Courage is defined by the Greek philosopher Aristotle as “the right disposition toward pain.” At Hillsdale College, Dr. Larry P. Arnn teaches a free online lecture on this segment about courage in Aristotle’s “Nichomachean Ethics.”
Like all good choices, intent is important to determining the rightness of a given action. Good choices require the correct disposition of the soul, which is cultivated in the process of developing virtue. Since courage is the result of choice, good intent is paramount in making the courageous action good. This is because people can do things that may appear courageous but were actually motivated by evil desires. Therefore, true courage requires both intending to do a good thing and then acting in such a way as to achieve that good thing.

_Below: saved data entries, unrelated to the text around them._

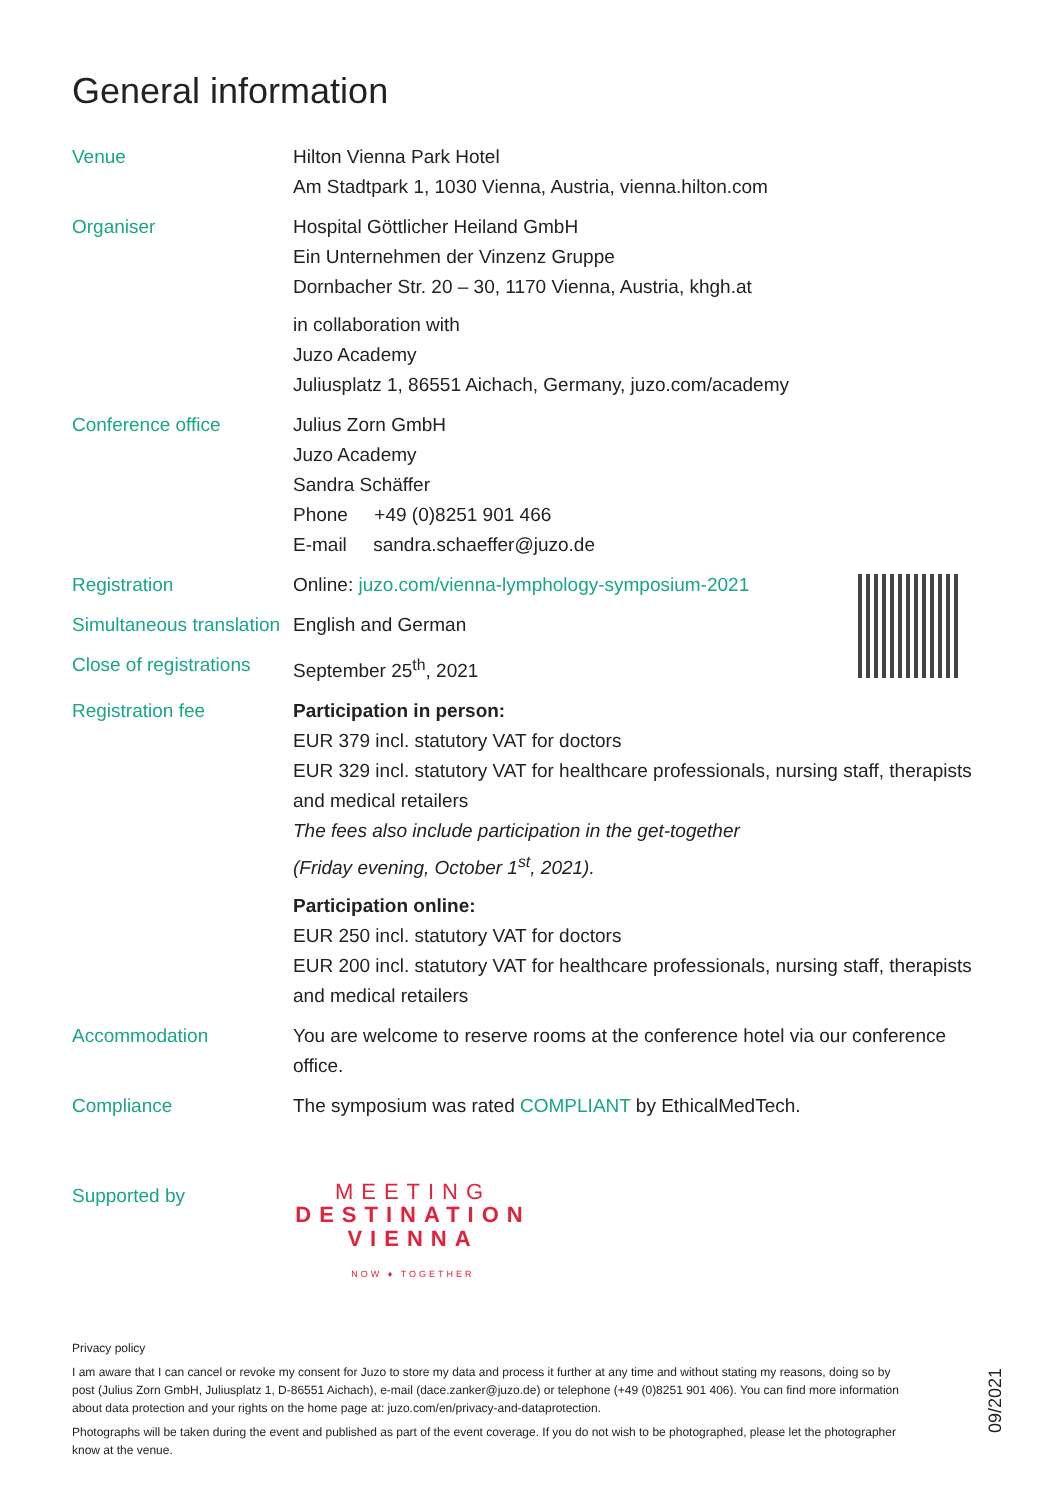General information
Venue Hilton Vienna Park Hotel
Am Stadtpark 1, 1030 Vienna, Austria, vienna.hilton.com
Organiser Hospital Göttlicher Heiland GmbH
Ein Unternehmen der Vinzenz Gruppe
Dornbacher Str. 20 – 30, 1170 Vienna, Austria, khgh.at
in collaboration with
Juzo Academy
Juliusplatz 1, 86551 Aichach, Germany, juzo.com/academy
Conference office Julius Zorn GmbH
Juzo Academy
Sandra Schäffer
Phone +49 (0)8251 901 466
E-mail sandra.schaeffer@juzo.de
Registration Online: juzo.com/vienna-lymphology-symposium-2021
Simultaneous translation
English and German
Close of registrations
September 25<sup>th</sup>, 2021
Registration fee Participation in person:
EUR 379 incl. statutory VAT for doctors
EUR 329 incl. statutory VAT for healthcare professionals, nursing staff, therapists and medical retailers
The fees also include participation in the get-together
(Friday evening, October 1<sup>st</sup>, 2021).
Participation online:
EUR 250 incl. statutory VAT for doctors
EUR 200 incl. statutory VAT for healthcare professionals, nursing staff, therapists and medical retailers
Accommodation You are welcome to reserve rooms at the conference hotel via our conference office.
Compliance The symposium was rated COMPLIANT by EthicalMedTech.
Supported by
MEETING
DESTINATION
VIENNA
NOW ♦ TOGETHER
Privacy policy
I am aware that I can cancel or revoke my consent for Juzo to store my data and process it further at any time and without stating my reasons, doing so by post (Julius Zorn GmbH, Juliusplatz 1, D-86551 Aichach), e-mail (dace.zanker@juzo.de) or telephone (+49 (0)8251 901 406). You can find more information about data protection and your rights on the home page at: juzo.com/en/privacy-and-dataprotection.
Photographs will be taken during the event and published as part of the event coverage. If you do not wish to be photographed, please let the photographer know at the venue.
09/2021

But what is courage? Courage is the careful balance between the extremes of fear and confidence. On the battlefield, courageous soldiers must seek the mean between an excess of fear, which is cowardice, and the excess of confidence, rashness. Just as cowardice will drive soldiers away from battle, rashness will provoke unnecessary injury or loss of life. Courage means balancing enough fear to prevent rashness and enough confidence to prevent cowardice. The result is a beautiful, intelligent, and skillful action.
But these actions, no matter how masterful, are not truly courageous in the Aristotelian sense without good intent. For a courageous action, moral intention is discerned by identifying what you want accomplished. The desired outcome must be something beautiful. And for a courageous action to be beautiful, it must be intellectual and skilled. However, Aristotle claims there is one overarching qualifier that even the most prolific demonstrations of courage must have: good intentions.
Referring to stories of military heroes who demonstrate good intentions in risking their lives for others, Arnn said, “That is the human being in action, body and soul. That is the epitome of moral action, which involves thinking and decision too. Where is the thing that makes it a true virtue? It’s in what is wanted. You must do something that is beautiful and of service. Ethics is not just about being good. It is about what you want. What you want is cultivated through practice of the virtue.”
As virtues are of a personal nature, so courage is on an individual level. Not everyone is capable of the courage of special combat heroes. People have different limitations and talents. Thus, courage extends beyond specific actions, so everyone can cultivate courage according to their abilities.
“Aristotle says nearly everybody has a chance to be a good human being regardless of circumstances,” Arnn said. “We are so busy excusing things today, conditions make everything happen, and the next thing we know, we are trying to organize all of society to control the conditions, which takes away from people the chance to develop their souls. You need to live your own life.”
All these opportunities in our lives are chances for us to grow as a human.
“Courage is a ‘doing’ virtue, as well as a thinking virtue,” Arnn said. “Each virtue is a combination of a desire and a judgement about how to get it. And both have to be excellent for the act to be superior and beautiful.”